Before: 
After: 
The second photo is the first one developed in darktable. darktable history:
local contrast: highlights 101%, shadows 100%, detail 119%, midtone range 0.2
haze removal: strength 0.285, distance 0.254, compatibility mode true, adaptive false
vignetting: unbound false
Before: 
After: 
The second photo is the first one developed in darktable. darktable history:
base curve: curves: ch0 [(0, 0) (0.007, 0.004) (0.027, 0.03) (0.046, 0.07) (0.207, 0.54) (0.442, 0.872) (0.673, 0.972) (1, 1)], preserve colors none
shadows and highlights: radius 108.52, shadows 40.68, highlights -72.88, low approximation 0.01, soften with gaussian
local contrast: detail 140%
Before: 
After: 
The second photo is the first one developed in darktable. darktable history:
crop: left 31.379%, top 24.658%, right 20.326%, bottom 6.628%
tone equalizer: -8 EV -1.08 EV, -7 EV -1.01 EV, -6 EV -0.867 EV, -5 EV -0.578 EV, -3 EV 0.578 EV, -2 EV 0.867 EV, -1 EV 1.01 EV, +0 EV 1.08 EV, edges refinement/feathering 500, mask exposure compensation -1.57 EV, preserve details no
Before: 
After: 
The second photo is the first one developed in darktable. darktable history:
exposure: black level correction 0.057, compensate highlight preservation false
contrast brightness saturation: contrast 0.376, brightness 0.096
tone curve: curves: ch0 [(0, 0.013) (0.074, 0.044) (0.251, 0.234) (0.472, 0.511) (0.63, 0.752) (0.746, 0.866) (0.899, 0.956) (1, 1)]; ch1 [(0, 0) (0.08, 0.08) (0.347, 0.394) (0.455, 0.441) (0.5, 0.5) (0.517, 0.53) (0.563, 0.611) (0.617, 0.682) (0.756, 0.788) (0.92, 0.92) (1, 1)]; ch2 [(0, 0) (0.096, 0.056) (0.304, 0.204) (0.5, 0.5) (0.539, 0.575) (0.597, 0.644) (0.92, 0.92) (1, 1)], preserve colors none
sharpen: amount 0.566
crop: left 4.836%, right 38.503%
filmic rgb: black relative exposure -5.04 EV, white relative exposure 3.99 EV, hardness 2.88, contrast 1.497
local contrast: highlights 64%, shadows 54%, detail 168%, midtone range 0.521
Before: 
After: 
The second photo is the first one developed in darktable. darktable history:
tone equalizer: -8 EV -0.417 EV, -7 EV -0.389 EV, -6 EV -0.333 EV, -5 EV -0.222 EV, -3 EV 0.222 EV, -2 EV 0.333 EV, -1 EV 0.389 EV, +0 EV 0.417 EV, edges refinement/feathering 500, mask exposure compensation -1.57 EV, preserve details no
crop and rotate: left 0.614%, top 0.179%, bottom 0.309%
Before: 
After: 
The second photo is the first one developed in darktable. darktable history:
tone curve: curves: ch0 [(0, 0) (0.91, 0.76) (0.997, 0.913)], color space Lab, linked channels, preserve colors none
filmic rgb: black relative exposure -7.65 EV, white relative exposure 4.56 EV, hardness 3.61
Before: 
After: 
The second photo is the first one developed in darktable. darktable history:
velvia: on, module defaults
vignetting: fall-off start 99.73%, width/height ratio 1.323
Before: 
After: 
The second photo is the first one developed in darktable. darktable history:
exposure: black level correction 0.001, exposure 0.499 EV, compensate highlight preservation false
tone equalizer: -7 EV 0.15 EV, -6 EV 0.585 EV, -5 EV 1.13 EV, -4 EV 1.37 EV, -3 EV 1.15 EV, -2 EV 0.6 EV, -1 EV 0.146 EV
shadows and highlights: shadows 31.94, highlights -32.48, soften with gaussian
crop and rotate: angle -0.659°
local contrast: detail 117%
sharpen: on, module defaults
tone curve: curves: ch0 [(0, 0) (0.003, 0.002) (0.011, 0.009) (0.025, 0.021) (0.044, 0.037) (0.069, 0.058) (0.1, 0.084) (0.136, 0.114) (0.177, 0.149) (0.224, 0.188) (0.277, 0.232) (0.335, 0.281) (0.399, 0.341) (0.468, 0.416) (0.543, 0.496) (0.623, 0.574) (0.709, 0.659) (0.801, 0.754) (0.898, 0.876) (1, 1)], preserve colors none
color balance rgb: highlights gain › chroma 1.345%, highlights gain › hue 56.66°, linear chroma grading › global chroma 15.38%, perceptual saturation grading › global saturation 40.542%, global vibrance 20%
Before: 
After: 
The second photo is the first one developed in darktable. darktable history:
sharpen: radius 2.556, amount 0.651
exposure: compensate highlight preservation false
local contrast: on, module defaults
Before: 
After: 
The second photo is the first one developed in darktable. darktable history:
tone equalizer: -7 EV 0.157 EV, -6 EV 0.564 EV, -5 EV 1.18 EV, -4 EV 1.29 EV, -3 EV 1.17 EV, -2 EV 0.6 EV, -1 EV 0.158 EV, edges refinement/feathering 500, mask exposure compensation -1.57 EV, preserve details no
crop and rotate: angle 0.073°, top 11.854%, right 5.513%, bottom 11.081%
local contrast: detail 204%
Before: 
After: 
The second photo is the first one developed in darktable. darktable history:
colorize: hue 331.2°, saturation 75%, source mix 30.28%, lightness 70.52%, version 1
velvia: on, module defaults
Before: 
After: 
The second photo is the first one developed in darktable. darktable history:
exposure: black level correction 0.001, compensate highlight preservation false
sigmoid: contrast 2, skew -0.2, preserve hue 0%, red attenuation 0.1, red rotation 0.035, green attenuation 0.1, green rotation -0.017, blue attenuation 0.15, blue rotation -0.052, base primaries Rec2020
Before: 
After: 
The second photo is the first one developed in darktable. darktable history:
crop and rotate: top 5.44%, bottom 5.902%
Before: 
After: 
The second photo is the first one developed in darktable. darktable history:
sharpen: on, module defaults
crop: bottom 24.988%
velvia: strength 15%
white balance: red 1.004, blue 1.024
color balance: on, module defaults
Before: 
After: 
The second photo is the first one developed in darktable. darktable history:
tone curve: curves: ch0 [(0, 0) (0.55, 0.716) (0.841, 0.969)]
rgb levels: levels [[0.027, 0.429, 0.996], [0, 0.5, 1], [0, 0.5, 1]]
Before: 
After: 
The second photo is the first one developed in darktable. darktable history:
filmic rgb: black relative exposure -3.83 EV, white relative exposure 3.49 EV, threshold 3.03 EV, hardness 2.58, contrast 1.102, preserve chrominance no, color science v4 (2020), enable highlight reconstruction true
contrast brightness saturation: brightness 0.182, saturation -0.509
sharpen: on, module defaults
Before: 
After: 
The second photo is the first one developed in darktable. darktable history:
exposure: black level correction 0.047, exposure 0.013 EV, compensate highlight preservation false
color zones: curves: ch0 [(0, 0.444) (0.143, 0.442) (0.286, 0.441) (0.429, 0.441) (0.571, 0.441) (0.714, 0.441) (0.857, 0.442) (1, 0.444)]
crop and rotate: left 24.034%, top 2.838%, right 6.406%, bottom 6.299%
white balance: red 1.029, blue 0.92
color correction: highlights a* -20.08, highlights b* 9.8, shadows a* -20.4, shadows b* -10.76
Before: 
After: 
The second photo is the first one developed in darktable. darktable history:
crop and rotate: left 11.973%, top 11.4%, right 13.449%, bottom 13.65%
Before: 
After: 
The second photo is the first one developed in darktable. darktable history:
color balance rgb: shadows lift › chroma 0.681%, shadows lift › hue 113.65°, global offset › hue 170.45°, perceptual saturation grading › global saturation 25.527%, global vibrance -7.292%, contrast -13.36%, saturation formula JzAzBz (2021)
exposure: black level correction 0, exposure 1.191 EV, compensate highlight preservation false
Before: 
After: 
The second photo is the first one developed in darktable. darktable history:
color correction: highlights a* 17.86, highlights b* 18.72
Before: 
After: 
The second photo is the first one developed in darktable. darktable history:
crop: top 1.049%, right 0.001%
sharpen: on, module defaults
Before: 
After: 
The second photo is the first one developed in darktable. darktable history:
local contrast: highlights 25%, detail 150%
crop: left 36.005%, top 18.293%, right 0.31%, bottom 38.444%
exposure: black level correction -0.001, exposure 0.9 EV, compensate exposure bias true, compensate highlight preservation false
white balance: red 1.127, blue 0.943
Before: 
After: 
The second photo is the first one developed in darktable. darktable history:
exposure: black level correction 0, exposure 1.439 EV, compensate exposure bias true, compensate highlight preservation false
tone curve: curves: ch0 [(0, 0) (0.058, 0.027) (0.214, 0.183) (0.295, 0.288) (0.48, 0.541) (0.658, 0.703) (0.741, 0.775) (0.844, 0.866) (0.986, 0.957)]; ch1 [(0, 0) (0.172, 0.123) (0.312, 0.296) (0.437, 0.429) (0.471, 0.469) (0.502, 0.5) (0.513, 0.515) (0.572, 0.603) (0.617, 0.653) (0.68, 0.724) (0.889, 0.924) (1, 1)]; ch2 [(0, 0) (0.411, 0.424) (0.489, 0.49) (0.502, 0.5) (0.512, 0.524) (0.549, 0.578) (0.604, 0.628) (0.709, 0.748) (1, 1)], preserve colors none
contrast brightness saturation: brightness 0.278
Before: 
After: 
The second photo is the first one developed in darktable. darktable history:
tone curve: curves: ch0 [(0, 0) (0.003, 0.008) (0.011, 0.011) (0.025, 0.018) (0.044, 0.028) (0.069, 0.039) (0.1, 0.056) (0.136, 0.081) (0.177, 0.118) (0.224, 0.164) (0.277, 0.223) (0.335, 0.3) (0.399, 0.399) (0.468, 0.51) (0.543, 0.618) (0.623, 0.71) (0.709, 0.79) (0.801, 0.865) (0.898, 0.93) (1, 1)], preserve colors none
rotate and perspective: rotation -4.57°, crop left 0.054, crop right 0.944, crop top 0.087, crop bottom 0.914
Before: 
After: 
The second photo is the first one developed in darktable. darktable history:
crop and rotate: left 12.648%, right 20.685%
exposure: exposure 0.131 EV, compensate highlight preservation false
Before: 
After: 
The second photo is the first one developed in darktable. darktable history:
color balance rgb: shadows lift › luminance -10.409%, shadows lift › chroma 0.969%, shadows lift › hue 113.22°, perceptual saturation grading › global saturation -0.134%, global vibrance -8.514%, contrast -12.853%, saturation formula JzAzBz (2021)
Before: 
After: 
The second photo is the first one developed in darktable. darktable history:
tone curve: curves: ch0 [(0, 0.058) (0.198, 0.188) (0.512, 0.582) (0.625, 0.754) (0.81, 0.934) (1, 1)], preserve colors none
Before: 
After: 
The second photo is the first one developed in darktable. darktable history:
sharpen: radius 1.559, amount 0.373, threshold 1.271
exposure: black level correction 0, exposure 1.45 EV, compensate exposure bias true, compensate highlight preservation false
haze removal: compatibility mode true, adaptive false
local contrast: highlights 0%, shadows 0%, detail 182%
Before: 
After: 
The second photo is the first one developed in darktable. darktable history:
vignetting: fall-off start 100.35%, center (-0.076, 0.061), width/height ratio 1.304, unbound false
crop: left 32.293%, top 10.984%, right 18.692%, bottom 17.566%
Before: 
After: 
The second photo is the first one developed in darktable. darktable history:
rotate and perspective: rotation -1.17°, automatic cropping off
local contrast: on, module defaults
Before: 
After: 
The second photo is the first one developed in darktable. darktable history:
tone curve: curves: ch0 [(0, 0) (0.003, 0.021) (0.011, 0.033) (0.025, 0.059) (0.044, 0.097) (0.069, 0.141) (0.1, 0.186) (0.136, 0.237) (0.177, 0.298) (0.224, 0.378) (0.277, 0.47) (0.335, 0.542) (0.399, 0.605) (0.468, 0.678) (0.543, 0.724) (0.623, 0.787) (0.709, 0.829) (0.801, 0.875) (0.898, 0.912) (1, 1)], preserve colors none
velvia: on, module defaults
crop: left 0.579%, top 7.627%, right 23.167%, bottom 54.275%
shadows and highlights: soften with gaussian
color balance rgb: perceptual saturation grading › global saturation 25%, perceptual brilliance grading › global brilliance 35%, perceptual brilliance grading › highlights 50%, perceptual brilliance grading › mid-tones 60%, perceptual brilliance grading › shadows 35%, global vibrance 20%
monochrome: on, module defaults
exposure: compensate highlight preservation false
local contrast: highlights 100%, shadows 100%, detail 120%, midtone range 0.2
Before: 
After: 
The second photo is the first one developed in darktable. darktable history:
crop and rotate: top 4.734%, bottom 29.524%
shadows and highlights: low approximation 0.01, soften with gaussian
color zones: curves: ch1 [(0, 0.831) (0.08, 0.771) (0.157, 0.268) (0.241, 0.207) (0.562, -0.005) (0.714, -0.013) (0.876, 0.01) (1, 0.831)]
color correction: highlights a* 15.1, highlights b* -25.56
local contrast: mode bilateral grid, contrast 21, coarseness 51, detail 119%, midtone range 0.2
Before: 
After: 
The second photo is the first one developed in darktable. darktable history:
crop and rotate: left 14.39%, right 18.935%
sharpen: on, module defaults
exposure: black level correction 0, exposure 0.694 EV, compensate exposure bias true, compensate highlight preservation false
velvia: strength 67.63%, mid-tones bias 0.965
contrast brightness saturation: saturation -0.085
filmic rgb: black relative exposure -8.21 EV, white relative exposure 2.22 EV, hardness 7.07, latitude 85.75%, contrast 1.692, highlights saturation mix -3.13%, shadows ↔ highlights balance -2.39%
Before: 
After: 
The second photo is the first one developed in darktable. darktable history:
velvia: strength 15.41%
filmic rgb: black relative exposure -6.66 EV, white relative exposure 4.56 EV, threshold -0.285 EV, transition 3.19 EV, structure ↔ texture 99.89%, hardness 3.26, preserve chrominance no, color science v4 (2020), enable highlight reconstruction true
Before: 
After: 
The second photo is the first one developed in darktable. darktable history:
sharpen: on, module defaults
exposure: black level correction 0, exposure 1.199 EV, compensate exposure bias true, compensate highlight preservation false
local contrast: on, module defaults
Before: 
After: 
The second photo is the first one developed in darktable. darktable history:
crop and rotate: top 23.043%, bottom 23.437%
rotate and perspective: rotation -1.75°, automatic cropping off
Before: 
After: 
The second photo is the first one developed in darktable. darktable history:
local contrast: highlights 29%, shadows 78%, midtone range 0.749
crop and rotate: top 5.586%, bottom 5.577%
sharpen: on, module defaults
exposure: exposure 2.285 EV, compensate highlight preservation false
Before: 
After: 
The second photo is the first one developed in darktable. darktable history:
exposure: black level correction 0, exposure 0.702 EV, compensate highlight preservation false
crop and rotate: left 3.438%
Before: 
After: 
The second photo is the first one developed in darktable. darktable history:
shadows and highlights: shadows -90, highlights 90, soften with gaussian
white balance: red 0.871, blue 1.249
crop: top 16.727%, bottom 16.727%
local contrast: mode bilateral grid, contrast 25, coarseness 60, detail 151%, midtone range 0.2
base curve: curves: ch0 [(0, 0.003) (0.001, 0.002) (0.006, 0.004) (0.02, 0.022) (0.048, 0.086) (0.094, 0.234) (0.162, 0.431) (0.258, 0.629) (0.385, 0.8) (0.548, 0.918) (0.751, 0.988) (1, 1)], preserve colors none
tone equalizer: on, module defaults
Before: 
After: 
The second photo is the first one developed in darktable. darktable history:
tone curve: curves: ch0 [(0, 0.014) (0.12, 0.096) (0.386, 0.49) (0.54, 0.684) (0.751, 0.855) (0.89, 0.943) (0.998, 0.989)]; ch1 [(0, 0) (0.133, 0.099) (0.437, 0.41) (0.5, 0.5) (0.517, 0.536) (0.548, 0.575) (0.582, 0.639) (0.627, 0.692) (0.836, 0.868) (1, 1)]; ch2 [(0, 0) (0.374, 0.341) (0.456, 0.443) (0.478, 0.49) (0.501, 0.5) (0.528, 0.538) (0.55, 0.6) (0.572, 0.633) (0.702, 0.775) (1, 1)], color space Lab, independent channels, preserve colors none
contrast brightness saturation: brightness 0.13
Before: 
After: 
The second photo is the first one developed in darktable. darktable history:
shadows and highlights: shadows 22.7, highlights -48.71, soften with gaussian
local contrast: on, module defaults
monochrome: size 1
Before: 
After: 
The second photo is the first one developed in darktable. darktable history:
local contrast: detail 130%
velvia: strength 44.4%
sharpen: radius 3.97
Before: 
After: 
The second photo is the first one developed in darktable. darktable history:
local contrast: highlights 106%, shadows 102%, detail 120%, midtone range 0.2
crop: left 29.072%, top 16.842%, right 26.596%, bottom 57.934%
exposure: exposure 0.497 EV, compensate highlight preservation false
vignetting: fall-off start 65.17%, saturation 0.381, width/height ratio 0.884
# # # # #
- Requirements
Put every line from the start of the items above down to the line containing "local contrast: detail 140%", both included, into a JSON list of strings, one string per line, with blank lines left out.

- Answer for this exercise
[
  "Before: ",
  "After: ",
  "The second photo is the first one developed in darktable. darktable history:",
  "local contrast: highlights 101%, shadows 100%, detail 119%, midtone range 0.2",
  "haze removal: strength 0.285, distance 0.254, compatibility mode true, adaptive false",
  "vignetting: unbound false",
  "Before: ",
  "After: ",
  "The second photo is the first one developed in darktable. darktable history:",
  "base curve: curves: ch0 [(0, 0) (0.007, 0.004) (0.027, 0.03) (0.046, 0.07) (0.207, 0.54) (0.442, 0.872) (0.673, 0.972) (1, 1)], preserve colors none",
  "shadows and highlights: radius 108.52, shadows 40.68, highlights -72.88, low approximation 0.01, soften with gaussian",
  "local contrast: detail 140%"
]